Directions for this task: From the line with "resulting from mortgage costs" to the line with "to three items: proportional", retype every line exactly, including those two, and leave out the rest of the data below.

Material for this task:
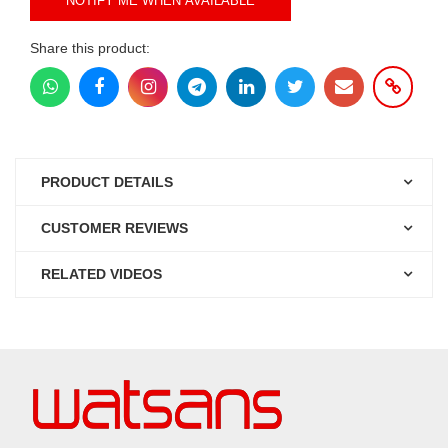
NOTIFY ME WHEN AVAILABLE
Share this product:
PRODUCT DETAILS
CUSTOMER REVIEWS
RELATED VIDEOS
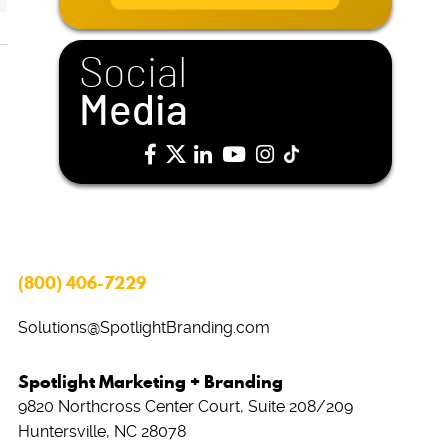
i
l
*
Social
Media
(800) 406-7229
Solutions@SpotlightBranding.com
Spotlight Marketing + Branding
9820 Northcross Center Court, Suite 208/209
Huntersville, NC 28078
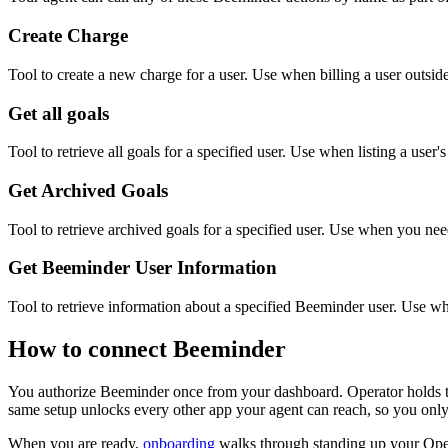
Create Charge
Tool to create a new charge for a user. Use when billing a user outsi
Get all goals
Tool to retrieve all goals for a specified user. Use when listing a user's
Get Archived Goals
Tool to retrieve archived goals for a specified user. Use when you need
Get Beeminder User Information
Tool to retrieve information about a specified Beeminder user. Use when
How to connect
Beeminder
You authorize
Beeminder
once from your dashboard. Operator holds t
same setup unlocks every other app your agent can reach, so you only
When you are ready,
onboarding
walks through standing up your Op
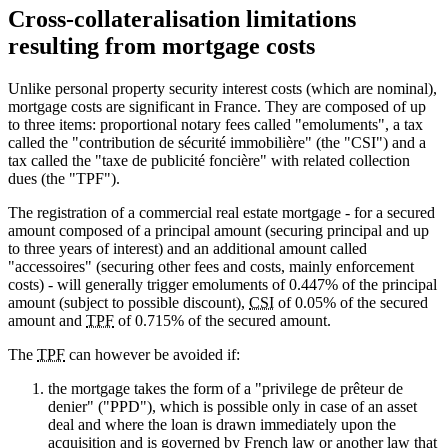
Cross-collateralisation limitations
resulting from mortgage costs
Unlike personal property security interest costs (which are nominal),
mortgage costs are significant in France. They are composed of up
to three items: proportional notary fees called "emoluments", a tax
called the "contribution de sécurité immobilière" (the "CSI") and a
tax called the "taxe de publicité foncière" with related collection
dues (the "TPF").
The registration of a commercial real estate mortgage - for a secured
amount composed of a principal amount (securing principal and up
to three years of interest) and an additional amount called
"accessoires" (securing other fees and costs, mainly enforcement
costs) - will generally trigger emoluments of 0.447% of the principal
amount (subject to possible discount),
CSI
of 0.05% of the secured
amount and
TPF
of 0.715% of the secured amount.
The
TPF
can however be avoided if:
the mortgage takes the form of a "privilege de prêteur de
denier" ("PPD"), which is possible only in case of an asset
deal and where the loan is drawn immediately upon the
acquisition and is governed by French law or another law that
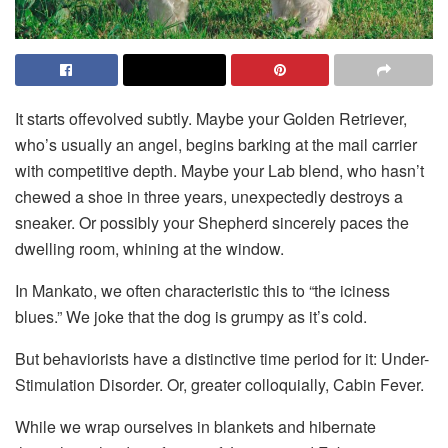
It starts offevolved subtly. Maybe your Golden Retriever,
who’s usually an angel, begins barking at the mail carrier
with competitive depth. Maybe your Lab blend, who hasn’t
chewed a shoe in three years, unexpectedly destroys a
sneaker. Or possibly your Shepherd sincerely paces the
dwelling room, whining at the window.
In Mankato, we often characteristic this to “the iciness
blues.” We joke that the dog is grumpy as it’s cold.
But behaviorists have a distinctive time period for it: Under-
Stimulation Disorder. Or, greater colloquially, Cabin Fever.
While we wrap ourselves in blankets and hibernate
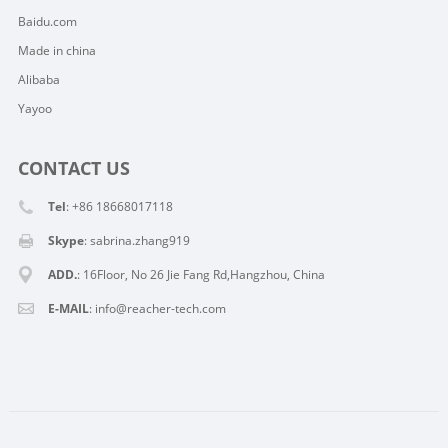
Baidu.com
Made in china
Alibaba
Yayoo
CONTACT US
Tel
: +86 18668017118
Skype
:
sabrina.zhang919
ADD.
: 16Floor, No 26 Jie Fang Rd,Hangzhou, China
E-MAIL
:
info@reacher-tech.com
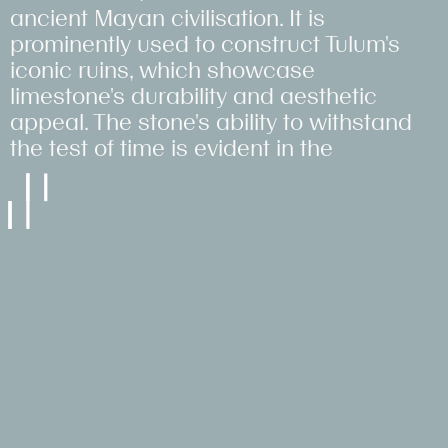
#LowImpact
ancient Mayan civilisation. It is
#RetrofitFirst
#SocialSupplyChain
#SocialSupplyChain
#SocialSupplyChain
#CircularEconomy
prominently used to construct Tulum's
#CircularEconomy
#LowImpact
iconic ruins, which showcase
#HeritageLed
limestone's durability and aesthetic
#LowImpact
appeal. The stone's ability to withstand
the test of time is evident in the
enduring integrity of these
archaeological sites.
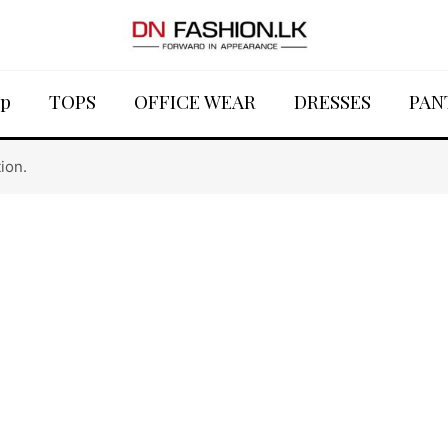
p
TOPS
OFFICE WEAR
DRESSES
PAN
ion.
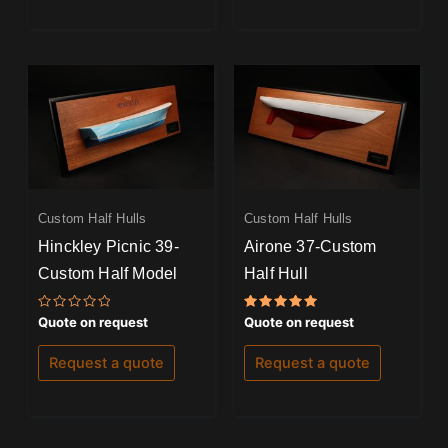
Custom Half Hulls
Custom Half Hulls
Hinckley Picnic 39-
Airone 37-Custom
Custom Half Model
Half Hull
Rated
Rated
Quote on request
Quote on request
0
5.00
out
out of 5
of
Request a quote
Request a quote
5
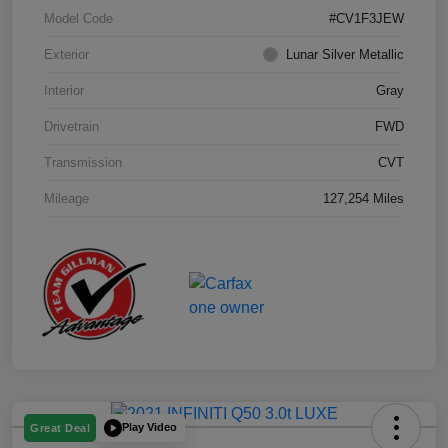
Model Code
#CV1F3JEW
Exterior
Lunar Silver Metallic
Interior
Gray
Drivetrain
FWD
Transmission
CVT
Mileage
127,254 Miles
Play Video
Great Deal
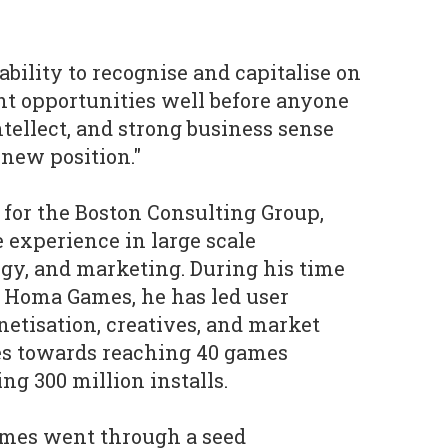
ability to recognise and capitalise on
 opportunities well before anyone
intellect, and strong business sense
new position."
 for the Boston Consulting Group,
 experience in large scale
egy, and marketing. During his time
t Homa Games, he has led user
netisation, creatives, and market
ves towards reaching 40 games
ng 300 million installs.
mes went through a seed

Exercise response:
resulting from mortgage costs
Unlike personal property security interest costs (which are nominal),
mortgage costs are significant in France. They are composed of up
to three items: proportional notary fees called "emoluments", a tax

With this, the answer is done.